The cycle of operation is repeated and, during the time between pulses, the device is cooled by a liquid coolant 9 circulating through the electrodes.
The introduction into the discharge chamber of a dielectric insert 11 (see Figure 2) in which an axial aperture is formed and on the surface of which there are disposed electrodes of the discharge chamber, simplifies the conditions of efficiently producing short-wave radiation from the gas-discharge plasma. First of all, reliable protection of the insulator 10 of the discharge chamber from the radiation of the pinch-type discharge is ensured, and this increases the reliability of operation of the device within a wide range of operational parameters. Secondly, the inductance of the discharge chamber is reduced, and this makes it possible to reduce the expenditure of energy on producing a dense hot plasma in a pinch-type discharge and to increase the optical output of short-wave radiation. In addition, the plasma envelope created as a result of the pre-ionization is formed on the internal surface of the cylindrical aperture of the dielectric insert, and this stabilizes the pinch-type discharge at stage when it is initiated. This results in an increase in the energy of the short-wave radiation at the final stage of the discharge and in an increase in its stability from pulse to pulse. Since the voltage between the electrodes on the surface of the dielectric insert is minimized as a result of the intense pre-ionization, the probability of its electrical breakdown is sharply reduced. Since the dielectric insert is not an element of the body of the discharge chamber, the mechanical loads in it are minimized. All this makes it possible to ensure a long operational service life of the device if a material is chosen for the dielectric insert that has a high thermal stability, for example silicon nitride Si3N4.
Thus, the preferred method makes it possible to form a cylindrical plasma envelope that is optimum in shape, dimensions and conductivity stably from pulse to pulse as a result of the pre-ionization, and this results in an increase in the efficiency, average power and energy stability of the short-wave radiation of the gas-discharge plasma.

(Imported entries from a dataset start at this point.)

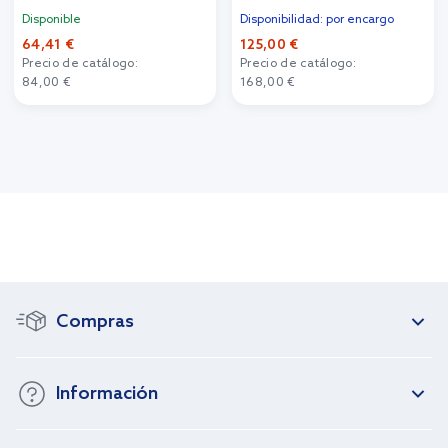
Disponible
Disponibilidad: por encargo
64,41 €
125,00 €
Precio de catálogo:
Precio de catálogo:
84,00 €
168,00 €
Compras
Información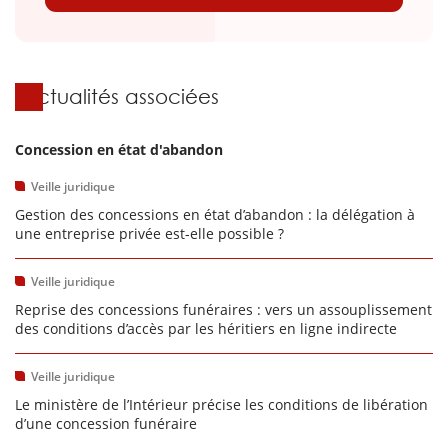
Actualités associées
Concession en état d'abandon
Veille juridique
Gestion des concessions en état d’abandon : la délégation à
une entreprise privée est-elle possible ?
Veille juridique
Reprise des concessions funéraires : vers un assouplissement
des conditions d’accès par les héritiers en ligne indirecte
Veille juridique
Le ministère de l’Intérieur précise les conditions de libération
d’une concession funéraire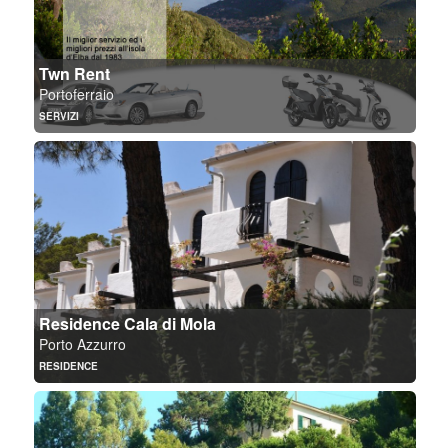
Appartamenti Tamerici Elbazzurra
Capoliveri
Twn Rent
Dettagli
Portoferraio
Appartamenti
SERVIZI
Dettagli
Residence Cala di Mola
Porto Azzurro
Az. Agr. Montefabbrello
RESIDENCE
Portoferraio
Dettagli
Agriturismo
Dettagli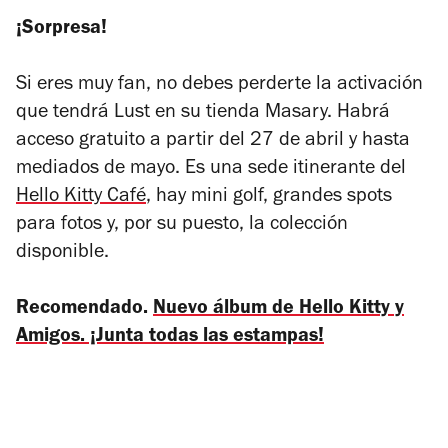
¡Sorpresa!
Si eres muy fan, no debes perderte la activación
que tendrá Lust en su tienda Masary. Habrá
acceso gratuito a partir del 27 de abril y hasta
mediados de mayo. Es una sede itinerante del
Hello Kitty Café
, hay mini golf, grandes spots
para fotos y, por su puesto, la colección
disponible.
Recomendado.
Nuevo álbum de Hello Kitty y
Amigos. ¡Junta todas las estampas!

While exemplary drawings and specific embodiments of the present invention have been described and illustrated, it is to be understood that that the
scope of the present invention is not to be limited to the particular embodiments discussed. Thus, the embodiments shall be regarded as illustrative rather than restrictive, and it should be understood that variations may be made in those embodiments by workers skilled in the arts without departing from the scope of the present invention as set forth in the claims that follow, and equivalents thereof.

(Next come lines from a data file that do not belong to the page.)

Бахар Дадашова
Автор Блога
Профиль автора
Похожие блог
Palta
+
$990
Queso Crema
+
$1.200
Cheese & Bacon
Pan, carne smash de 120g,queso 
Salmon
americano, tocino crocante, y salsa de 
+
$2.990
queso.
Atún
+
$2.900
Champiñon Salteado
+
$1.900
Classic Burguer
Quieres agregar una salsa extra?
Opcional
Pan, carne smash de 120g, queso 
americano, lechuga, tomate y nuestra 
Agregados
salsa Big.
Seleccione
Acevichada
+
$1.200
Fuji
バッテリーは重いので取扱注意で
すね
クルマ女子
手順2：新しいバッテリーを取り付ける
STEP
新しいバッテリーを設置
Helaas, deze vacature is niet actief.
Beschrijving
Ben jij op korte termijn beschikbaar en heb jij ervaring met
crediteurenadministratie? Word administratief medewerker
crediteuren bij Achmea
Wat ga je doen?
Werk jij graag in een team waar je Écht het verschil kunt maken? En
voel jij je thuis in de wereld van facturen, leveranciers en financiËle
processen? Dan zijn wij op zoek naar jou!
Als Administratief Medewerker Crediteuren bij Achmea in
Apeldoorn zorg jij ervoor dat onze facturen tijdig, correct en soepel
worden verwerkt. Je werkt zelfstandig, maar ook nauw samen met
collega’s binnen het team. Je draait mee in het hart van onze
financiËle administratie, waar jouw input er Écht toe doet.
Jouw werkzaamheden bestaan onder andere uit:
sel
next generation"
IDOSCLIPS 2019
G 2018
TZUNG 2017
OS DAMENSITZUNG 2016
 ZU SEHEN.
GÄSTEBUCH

In addition, in the method claims that follow, the steps have been ordered in selected typographical sequences. However, the sequences have been selected and so ordered for typographical convenience and are not intended to imply any particular order for performing the steps, except for those claims wherein a particular ordering of steps is expressly set forth or understood by one of ordinary skill in the art as being necessary.